Vahdettin İnce
Yazar
TT

İbn Haldun ‘Kürtler Hamaldır’ diyor mu?

Bugünlerde İbn Haldun’un “Mukaddime”sinin Arapçası elimde. “Coğrafya kaderdir” dedi mi demedi mi dedikodularından gına gelmişti. Öyle bölük pörçük okumalarla, başka eserlerdeki alıntılarla, tercümelere (bir mütercim olarak itiraf ediyorum, mütercimler istemeden de olsa orijinal metinde olan bir ifadeyi bazen gözden kaçırabiliyorlar) bakmakla olmazdı. Baştan sona aslından okumak gerekiyordu, bu muammayı çözmek için. Ben de öyle yaptım. Aldım elime kitabı ve dediğim gibi günlerdir okuyorum. Üç cilt halinde basılmış kitabın ikinci cildinin yarısına geldiğim halde henüz “coğrafya kaderdir” şeklinde bir cümleye rastlamış değilim. Bundan sonra rastlayacağımı da sanmıyorum. Çünkü coğrafi bölgeleri, mevsimleri, iklimleri ve bunların oralarda yaşayan insanların tabiatları, karakterleri, davranışları üzerindeki etkilerini son derece ince ayrıntılarla, sağlam gözlemlerle ele aldığı bölümleri bitirmiş bulunuyorum. Deseydi şimdiye kadar demişti diye düşünüyorum. Çünkü coğrafi bölgelerin, özellikle sıcak ve soğuk iklimlerin insanların davranışları üzerindeki etkilerini en ince ayrıntısına kadar anlatıyor. Tam da yeri yani. Mesela sıcak iklimlerin insanın ruhu üzerinde gevşetici, coşturucu bir etkisinin olduğunu bu yüzden sıcak iklimlerde yaşayan siyahların raks etmeye meyilli, eğlenceye, şarkı söylemeye yatkın olduklarını söylüyor ve bunu kanıtlamak için de hamama giren insanların bir süre hamamın sıcak havasına maruz kaldıktan sonra şarkı söylemeye başlamalarını örnek gösteriyor (bu arada bu cümleyi okuyunca nasıl bir yıkıma uğradığımı tahmin edemezsiniz. Yıllardır banyoda söylediğim şarkıları sesimin güzelliğine bağlıyordum oysa). Artık bedevilik, hadarîlik, umran, asabiyet…konularına dalmış bulunduğuna göre şimdiye kadar yaptığım okumalarımdan hareketle “efendiler! Boşuna yorulmayın, İbn Haldun, coğrafya kaderdir, gibi bir söz dememiş” diyebilirim. Olur da ilerideki sayfalarda böyle bir ifadeye rastlarsam, söz, size haber vereceğim. Ama durun, demiyor da yukarıda kısaca değindiğim açıklamalarından da anlaşılacağı üzere demeye getiriyor. Biri de bu demeye getirmelerinden bir demişlik çıkarmış anlaşılan (Muhsin Kızılkaya, bu sözü ilk Ahmet Hamdi Tanpınar’ın söylediğini yazmıştı). İşte o demeye getirmesi deyim yerindeyse “patladı gitti” gibi bir durum var ortada.
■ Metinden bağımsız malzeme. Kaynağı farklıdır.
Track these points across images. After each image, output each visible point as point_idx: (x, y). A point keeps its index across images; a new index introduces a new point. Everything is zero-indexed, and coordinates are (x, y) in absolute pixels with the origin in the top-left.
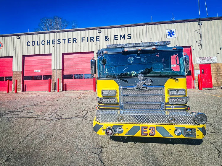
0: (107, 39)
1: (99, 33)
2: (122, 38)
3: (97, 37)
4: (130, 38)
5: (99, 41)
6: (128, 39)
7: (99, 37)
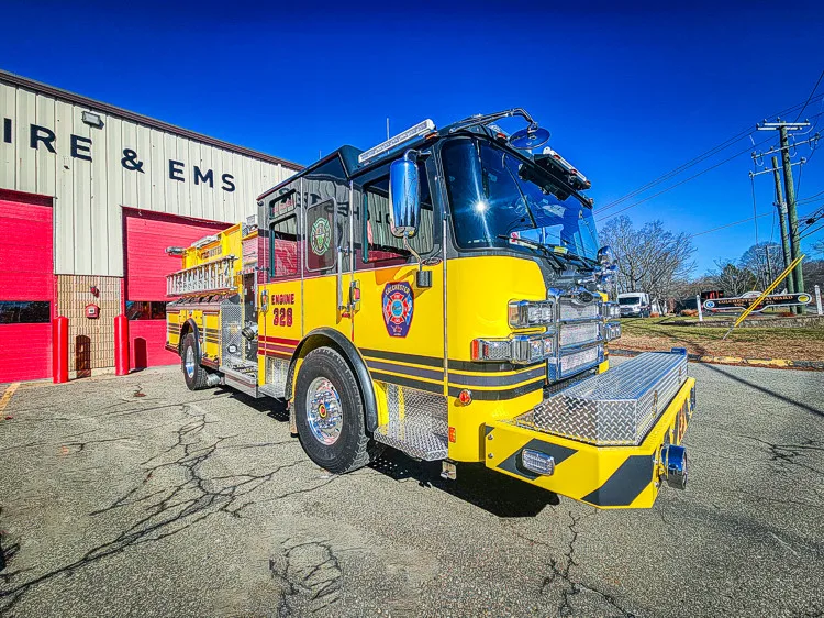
0: (133, 163)
1: (91, 125)
2: (200, 179)
3: (74, 138)
4: (230, 187)
5: (89, 159)
6: (224, 188)
7: (89, 141)
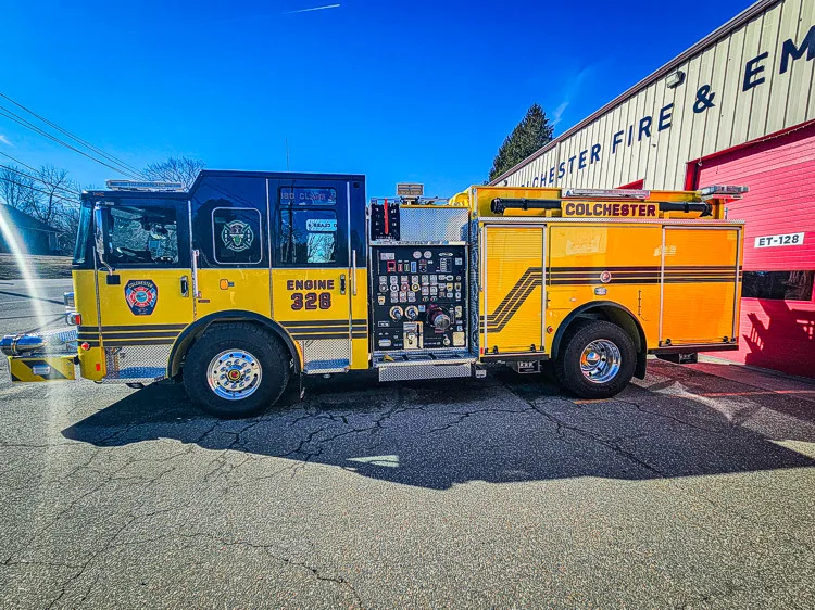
0: (705, 101)
1: (675, 86)
2: (790, 59)
3: (662, 111)
5: (671, 124)
7: (673, 105)
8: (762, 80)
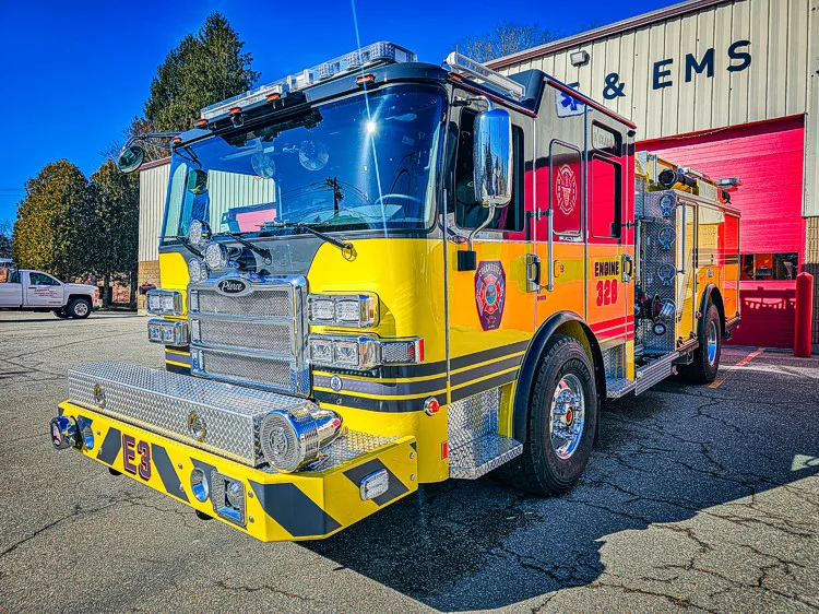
0: (614, 88)
1: (579, 64)
2: (693, 71)
4: (742, 61)
6: (731, 68)
7: (578, 83)
8: (670, 84)
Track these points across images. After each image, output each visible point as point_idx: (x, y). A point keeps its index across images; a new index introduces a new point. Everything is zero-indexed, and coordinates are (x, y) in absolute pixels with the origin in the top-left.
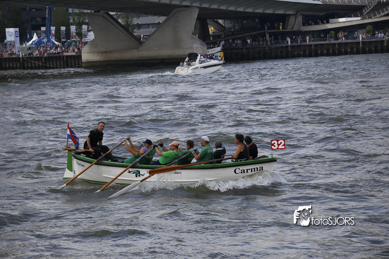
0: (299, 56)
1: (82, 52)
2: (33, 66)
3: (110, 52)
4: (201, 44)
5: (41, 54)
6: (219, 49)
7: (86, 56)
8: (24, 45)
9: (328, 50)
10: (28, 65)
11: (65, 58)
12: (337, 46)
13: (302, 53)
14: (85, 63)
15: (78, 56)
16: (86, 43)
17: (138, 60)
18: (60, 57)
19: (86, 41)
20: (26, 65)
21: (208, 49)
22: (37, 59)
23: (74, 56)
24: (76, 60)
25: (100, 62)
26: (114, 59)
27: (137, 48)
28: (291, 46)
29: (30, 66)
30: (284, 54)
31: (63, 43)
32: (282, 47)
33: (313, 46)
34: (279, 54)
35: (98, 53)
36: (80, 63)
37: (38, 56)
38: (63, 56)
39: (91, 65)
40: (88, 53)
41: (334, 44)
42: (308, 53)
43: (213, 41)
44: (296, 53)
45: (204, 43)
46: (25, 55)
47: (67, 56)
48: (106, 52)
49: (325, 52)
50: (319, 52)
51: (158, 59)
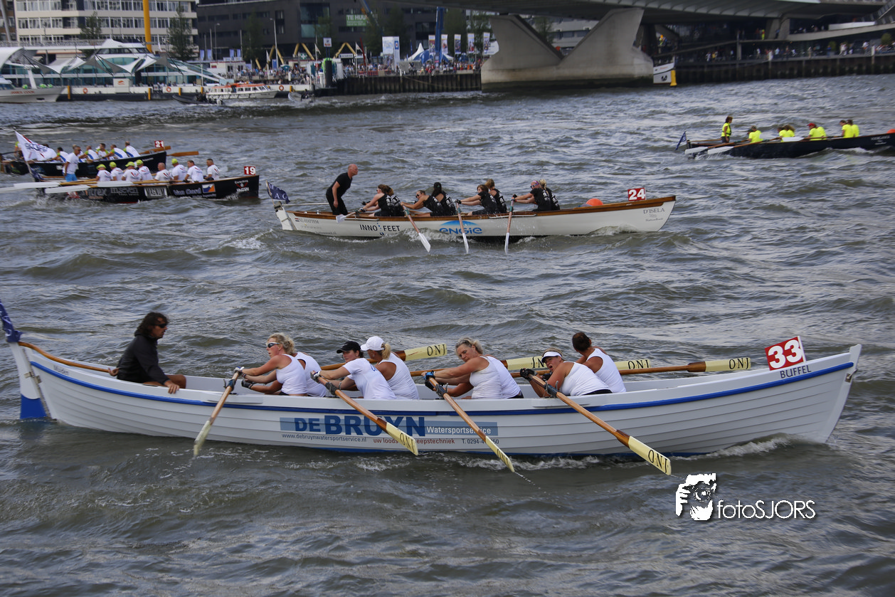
0: (784, 77)
1: (482, 68)
2: (417, 88)
3: (520, 70)
4: (645, 59)
5: (427, 71)
6: (671, 66)
7: (487, 75)
8: (405, 60)
9: (825, 68)
10: (409, 87)
11: (459, 77)
12: (838, 63)
13: (787, 72)
14: (485, 84)
15: (476, 75)
16: (488, 57)
17: (556, 81)
18: (452, 76)
19: (488, 54)
20: (407, 87)
21: (654, 66)
22: (422, 78)
23: (471, 75)
24: (472, 81)
25: (506, 83)
26: (524, 80)
27: (556, 64)
28: (773, 63)
29: (412, 87)
30: (762, 74)
31: (457, 58)
32: (760, 64)
33: (804, 63)
34: (755, 74)
35: (503, 70)
36: (479, 84)
37: (424, 74)
38: (457, 75)
39: (493, 87)
40: (490, 70)
41: (835, 60)
42: (795, 72)
43: (663, 55)
44: (779, 73)
45: (649, 58)
46: (406, 74)
47: (461, 76)
48: (514, 70)
49: (821, 71)
50: (813, 71)
51: (584, 80)
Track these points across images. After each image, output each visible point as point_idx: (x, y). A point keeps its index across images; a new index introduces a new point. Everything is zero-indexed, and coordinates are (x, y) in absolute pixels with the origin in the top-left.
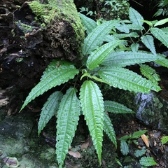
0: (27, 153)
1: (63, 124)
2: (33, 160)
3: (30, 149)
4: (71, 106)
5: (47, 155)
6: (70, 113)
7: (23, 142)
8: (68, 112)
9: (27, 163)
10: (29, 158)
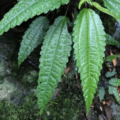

Böyle bir eseri hazır elime almışken Kürtlerin son yıllarda sergiledikleri ilginç, ilginç olduğu kadar elem verici siyasal tavır alışları izah etmeye yarayacak bir şeyler bulabilir miyim fikri de zihnimi kurcalamaya başladı bu arada. Benim gibi bir insanın banyoda şarkı söylemesinin bile sebebini izah eden bir âlim, Kürtlerin bu durumlarını açıklamaya yardımcı olacak bir şeyler söylememiş olamaz bana göre. Her cümlesini bu gözle okuyorum o yüzden. Çünkü Kürtlerin son yıllarda sergiledikleri siyasal tavırları güncel etkilerle, şu veya bu iktidarın olumlu ya da olumsuz politikalarıyla izah etmek mümkün değildir. Belki yirmi otuz senedir Kürtlerin hamal gibi (Mücahit Bilici’nin “Hamal Kürt” diye bir kitabı var nitekim) birilerini sırtlayıp meclislere taşımalarını, bundan zevk almalarını, hatta uğrunda ölmeleri göze almalarını normal siyasal tavırlar olarak anlamak, anlamlandırmak mümkün değildir çünkü.
Bir yerde âlimimiz, kabilelerin üstünlük kurup hâkimiyet elde etmelerini asabiyet sahibi olmalarına bağladıktan sonra, zilleti içselleştirip başkalarının hamalı olmaktan adeta zevk almalarını bu asabiyetin keskinliğinin körelmesine ve gücünün kırılmasına bağlıyor. Tam on ikiden vuruyor büyük âlim. Aradığım izah bu. Gerçekten Kürtler komşuları Araplar gibi yüz yıllardır kabile asabiyetine sahip olmaları sayesinde varlıklarını sürdürmüşlerdi. Bu özelliklerini sürdürdükleri zamanlarda dillerini, kültürlerini, geleneklerini korudukları gibi asabiyetin motive edici gücü sayesinde toplumsal olarak da her zaman ileriye yönelik doğru, isabetli adımlar atıyorlardı.
Kürt aydınları Kemalist Türk aydınlarının etkisiyle batılılaşma, çağdaşlaşma adına Kürtleri motive eden kabile asabiyetine ilericilik adına amansız bir savaş başlatınca ve bu savaştan da son elli yıldaki gelişmelerden anlaşılacağı gibi başarıyla çıkınca, asabiyetin ateşi düştü, motive edici etkisi kırıldı ve Kürtler de Türk solunu sırtında taşımaktan zevk alacak hale geldi.
Evet, İbn Haldun “Kürtler hamaldır” demiyor (onu Mücahit Bilici diyor) ama demeye getiriyor.